Perfectionism is at an all-time high. Gordon L. Flett, a psychology professor at York University in Toronto, says more than 50 percent of today's Western school-aged children exhibit the perfectionist traits hinted at above. And most high achiever women suffer from some form of it.

"(If) we rounded up 100 creative, career-oriented women, it is likely that perfectionism would be rampant, especially if we measure the pressure to be perfect that we have called socially prescribed perfectionism, and the need to seem perfect when presenting the self in public," Flett told us during a summer Sunday morning e-mail chat. Even though his morning coffee had yet to kick in (he was sure to tell us that), he made nary a typo during our extended electronic dialog. Our highly knowledgeable society produces this ugly byproduct – rather than seeing people's achievements holistically, we live in an era of rampant deconstructionism. We break things into little pieces, finding more and more ways to "improve," each piece. Everything deserves criticism. How dare your eyebrows be so far apart/so close together! Whole milk in your latte? That's nuts. And it's simply indefensible that you haven't laser whitened those teeth yet.

Women are particularly susceptible, of course – just look at the cover of magazines on display near any supermarket checkout counter and you can see the punishment for being less than perfect in public. That message is internalized at a very young age.

"We know the immediate and widespread reaction that follows when a major celebrity does something wrong. So … people can see the price that is paid for making mistakes in public," Flett says.

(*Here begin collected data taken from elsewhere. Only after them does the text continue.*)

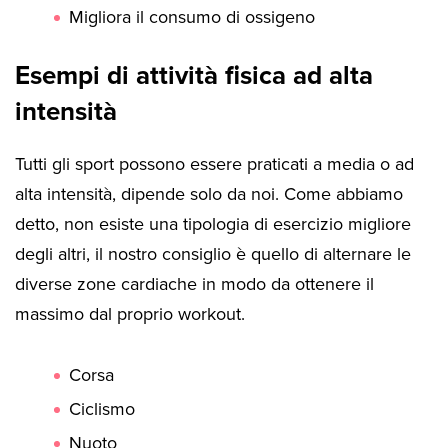
Migliora il consumo di ossigeno
Esempi di attività fisica ad alta
intensità
Tutti gli sport possono essere praticati a media o ad
alta intensità, dipende solo da noi. Come abbiamo
detto, non esiste una tipologia di esercizio migliore
degli altri, il nostro consiglio è quello di alternare le
diverse zone cardiache in modo da ottenere il
massimo dal proprio workout.
Corsa
Ciclismo
Nuoto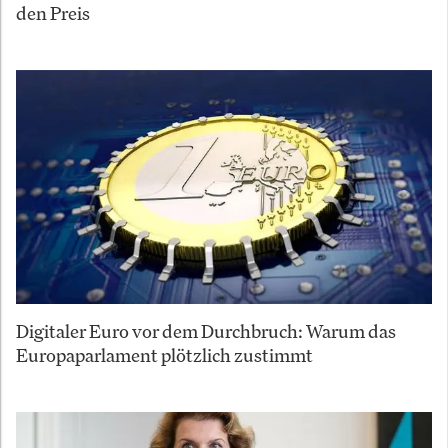
den Preis
Digitaler Euro vor dem Durchbruch: Warum das
Europaparlament plötzlich zustimmt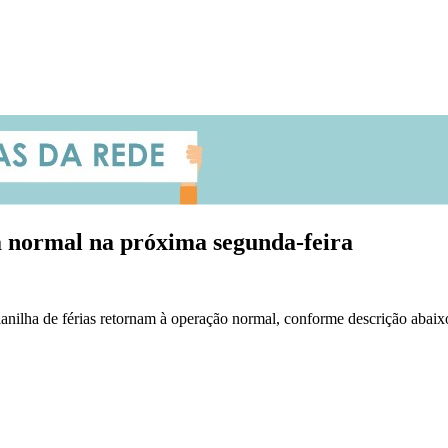
ha normal na próxima segunda-feira
lanilha de férias retornam à operação normal, conforme descrição abaix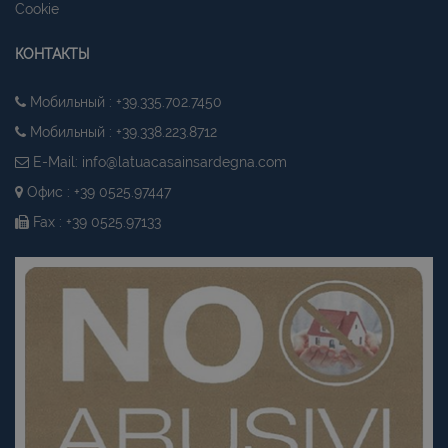
Cookie
КОНТАКТЫ
Мобильный : +39.335.702.7450
Мобильный : +39.338.223.8712
E-Mail:
info@latuacasainsardegna.com
Офис : +39 0525.97447
Fax : +39 0525.97133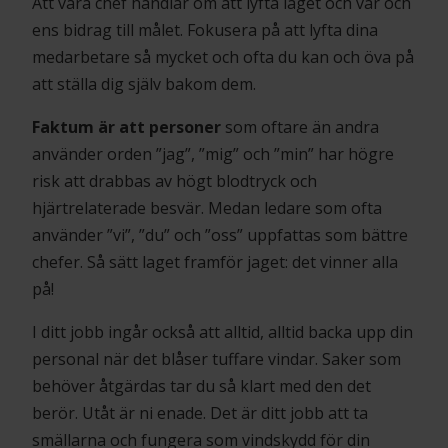
Att vara chef handlar om att lyfta laget och var och
ens bidrag till målet. Fokusera på att lyfta dina
medarbetare så mycket och ofta du kan och öva på
att ställa dig själv bakom dem.
Faktum är att personer
som oftare än andra
använder orden ”jag”, ”mig” och ”min” har högre
risk att drabbas av högt blodtryck och
hjärtrelaterade besvär. Medan ledare som ofta
använder ”vi”, ”du” och ”oss” uppfattas som bättre
chefer. Så sätt laget framför jaget: det vinner alla
på!
I ditt jobb ingår också att alltid, alltid backa upp din
personal när det blåser tuffare vindar. Saker som
behöver åtgärdas tar du så klart med den det
berör. Utåt är ni enade. Det är ditt jobb att ta
smällarna och fungera som vindskydd för din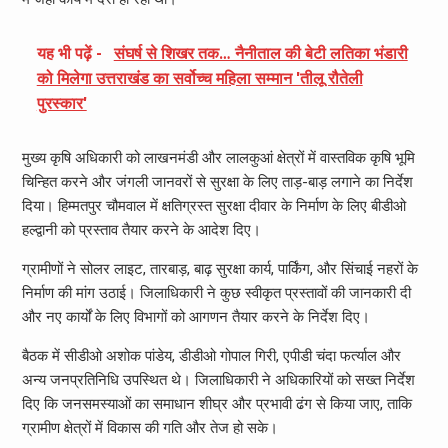
यह भी पढ़ें -
संघर्ष से शिखर तक… नैनीताल की बेटी लतिका भंडारी
को मिलेगा उत्तराखंड का सर्वोच्च महिला सम्मान 'तीलू रौतेली
पुरस्कार'
मुख्य कृषि अधिकारी को लाखनमंडी और लालकुआं क्षेत्रों में वास्तविक कृषि भूमि
चिन्हित करने और जंगली जानवरों से सुरक्षा के लिए ताड़-बाड़ लगाने का निर्देश
दिया। हिम्मतपुर चौमवाल में क्षतिग्रस्त सुरक्षा दीवार के निर्माण के लिए बीडीओ
हल्द्वानी को प्रस्ताव तैयार करने के आदेश दिए।
ग्रामीणों ने सोलर लाइट, तारबाड़, बाढ़ सुरक्षा कार्य, पार्किंग, और सिंचाई नहरों के
निर्माण की मांग उठाई। जिलाधिकारी ने कुछ स्वीकृत प्रस्तावों की जानकारी दी
और नए कार्यों के लिए विभागों को आगणन तैयार करने के निर्देश दिए।
बैठक में सीडीओ अशोक पांडेय, डीडीओ गोपाल गिरी, एपीडी चंदा फर्त्याल और
अन्य जनप्रतिनिधि उपस्थित थे। जिलाधिकारी ने अधिकारियों को सख्त निर्देश
दिए कि जनसमस्याओं का समाधान शीघ्र और प्रभावी ढंग से किया जाए, ताकि
ग्रामीण क्षेत्रों में विकास की गति और तेज हो सके।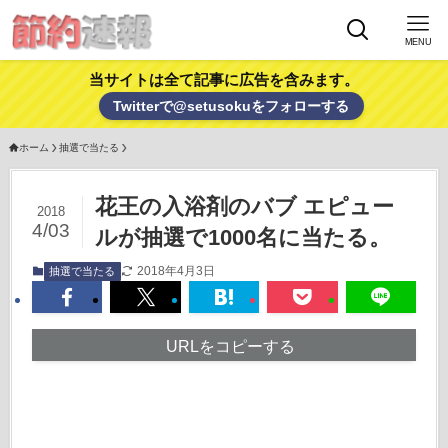
MENU
当サイトは全て記事に広告を含みます。
Twitterで@setusokuをフォローする
ホーム
抽選で当たる
花王の入浴剤のバブ エピュー
2018
4/03
ルが抽選で1000名に当たる。
2018年4月3日
抽選で当たる
URLをコピーする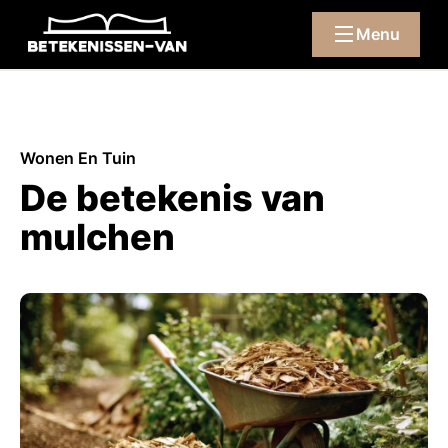
Menu
Wonen En Tuin
De betekenis van
mulchen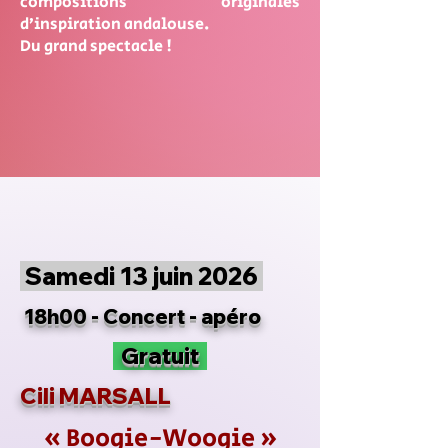
compositions originales
d’inspiration andalouse.
Du grand spectacle !
Samedi 13 juin 2026
18h00 - Concert - apéro
Gratuit
Cili MARSALL
« Boogie-Woogie »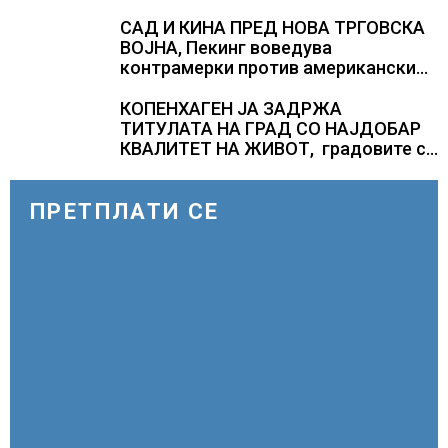
лидер во Европа по бројот на
изградени центри за податоци
САД И КИНА ПРЕД НОВА ТРГОВСКА
ВОЈНА, Пекинг воведува
контрамерки против американски
компании и организации
КОПЕНХАГЕН ЈА ЗАДРЖА
ТИТУЛАТА НА ГРАД СО НАЈДОБАР
КВАЛИТЕТ НА ЖИВОТ, градовите со
најниско рангирање продолжуваат
да бидат обележани со
комбинација од фактори
ПРЕТПЛАТИ СЕ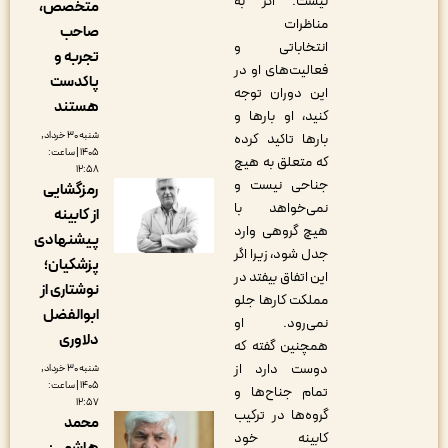
نیست. اگر به
متخصص،
مناظرات
صاحب
انتخاباتی و
تجربه و
فعالیت‌های او در
پاکدست
این دوران توجه
هستند
کنید،‌ او بارها و
شنبه ۳۰ خرداد,
بارها تاکید کرده
۱۴۰۵ | ساعت:
که متعلق به هیچ
۱۲:۵۸
جناحی نیست و
رمزگشایی
نمی‌خواهد با
از کابینه
هیچ گروهی وارد
پیشنهادی
جدل شود، زیرا اگر
پزشکیان؛
این اتفاق بیفتد در
نوشتاری از
مملکت کارها جلو
ابوالفضل
نمی‌رود. او
دلاوری
همچنین گفته که
دوست دارد از
شنبه ۳۰ خرداد,
۱۴۰۵ | ساعت:
تمام جناح‌ها و
۱۲:۵۷
گروه‌ها در ترکیب
محمد
کابینه خود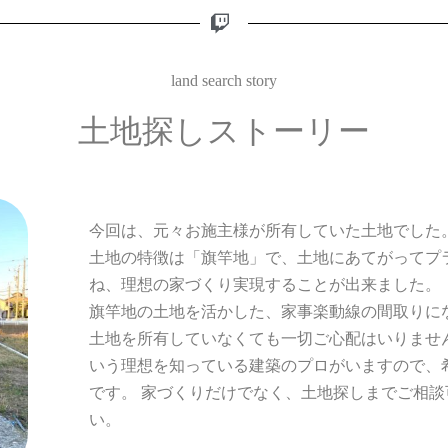
land search story
土地探しストーリー
今回は、元々お施主様が所有していた土地でした
土地の特徴は「旗竿地」で、土地にあてがってプ
ね、理想の家づくり実現することが出来ました。
旗竿地の土地を活かした、家事楽動線の間取りに
土地を所有していなくても一切ご心配はいりませ
いう理想を知っている建築のプロがいますので、
です。 家づくりだけでなく、土地探しまでご相
い。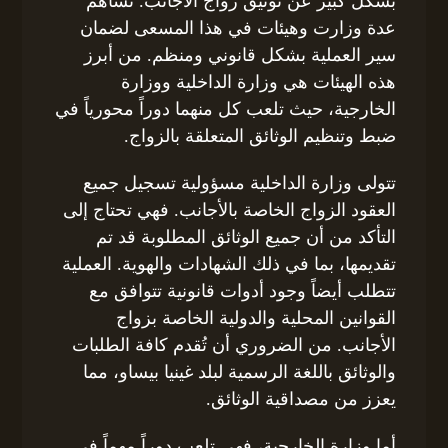
بشكل كبير عن توثيق زواج الأجانب. تساهم
عدة وزارت وهيئات في هذا المسعى لضمان
سير العملية بشكل قانوني ومنظم. من أبرز
هذه الهيئات هي وزارة الداخلية ووزارة
الخارجية، حيث تلعب كل منهما دوراً محورياً في
ضبط وتنظيم الوثائق المتعلقة بالزواج.
تتولى وزارة الداخلية مسؤولية تسجيل جميع
العقود الزواج الخاصة بالأجانب. فهي تحتاج إلى
التأكد من أن جميع الوثائق المطلوبة قد تم
تقديمها، بما في ذلك الشهادات والهوية. العملية
تتطلب أيضاً وجود أدوات قانونية تتوافق مع
القوانين المحلية والدولية الخاصة بزواج
الأجانب. من الضروري أن تُقدم كافة الطلبات
والوثائق باللغة الرسمية لبلد غينيا بيساو، مما
يعزز من مصداقية الوثائق.
أما وزارة الخارجية، فهي تلعب دوراً مهماً في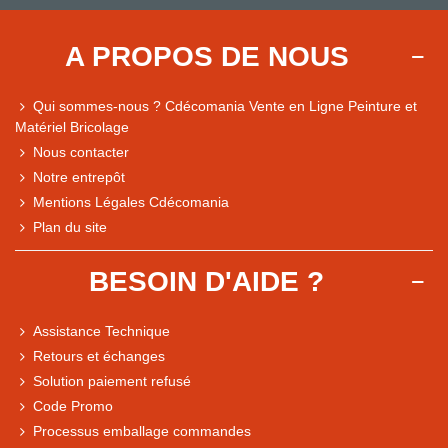
A PROPOS DE NOUS
Qui sommes-nous ? Cdécomania Vente en Ligne Peinture et
Matériel Bricolage
Nous contacter
Notre entrepôt
Mentions Légales Cdécomania
Plan du site
BESOIN D'AIDE ?
Assistance Technique
Retours et échanges
Solution paiement refusé
Code Promo
Processus emballage commandes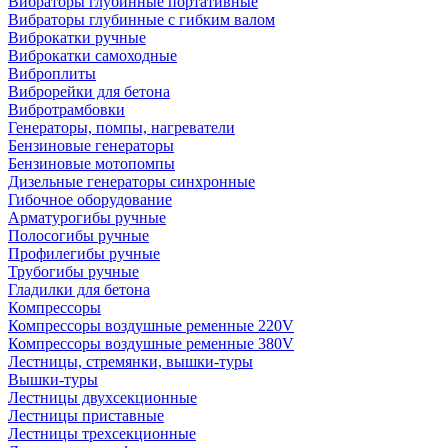
Вибраторы глубинные портативные
Вибраторы глубинные с гибким валом
Виброкатки ручные
Виброкатки самоходные
Виброплиты
Виброрейки для бетона
Вибротрамбовки
Генераторы, помпы, нагреватели
Бензиновые генераторы
Бензиновые мотопомпы
Дизельные генераторы синхронные
Гибочное оборудование
Арматурогибы ручные
Полосогибы ручные
Профилегибы ручные
Трубогибы ручные
Гладилки для бетона
Компрессоры
Компрессоры воздушные ременные 220V
Компрессоры воздушные ременные 380V
Лестницы, стремянки, вышки-туры
Вышки-туры
Лестницы двухсекционные
Лестницы приставные
Лестницы трехсекционные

Flett is perhaps the world's leading researcher on the subject, though he would object to that style of ranking. For him and other researchers, all perfectionism in not the same – and of course, depending on the meaning you ascribe the word, all perfection-seeking behavior is not bad. He offers three types of negative perfectionists.

*Self-oriented (those who expect perfection of themselves)

*Other-oriented (those who demand perfection from others)

* Socially prescribed perfectionists (those who think others expect perfection from them)

Perfectionists often manifest their condition in one of three ways: the self-oriented have an irritating self-promotion style, which involves constant attempts to impress others by bragging or displaying their work publicly in an endless quest for compliments; the otheroriented gyrate madly to avoid situations that might reveal imperfections; and the socially prescribed have a tendency to hide problems and an inability to admit failure.

The most important, concept that will serve as your antidote to the plateau of perfectionism: satisficing, a combination of the words satisfactory and suffice. With every task you undertake – raising children, painting a Starbucks window, writing ad copy, making dinner – your goal should be to do satisfactory work that is satisfying to you and its consumers, but at the same time is just enough to be sufficient. Satisficing takes much more into consideration than results: it weighs equally the pain and the process that are required to achieve a result.

Search costs, for example: You might want to make the best salsa you've ever eaten, but that would require acquisition of the freshest vegetables. If the farmer's market doesn't open until tomorrow morning, and the guests are coming tonight, then you'll have to do with the more pedestrian tomatoes from the corner grocery store. Modern economists and behaviorists sometimes call this more realistic decision-making process "bounded rationality" -- because a "fully rational" decision-making process which consider all options is impossible in the real world, decision makers simplify by self-limiting, or creating a boundary around, their options.

We just call it one of the keys to breaking through your plateaus.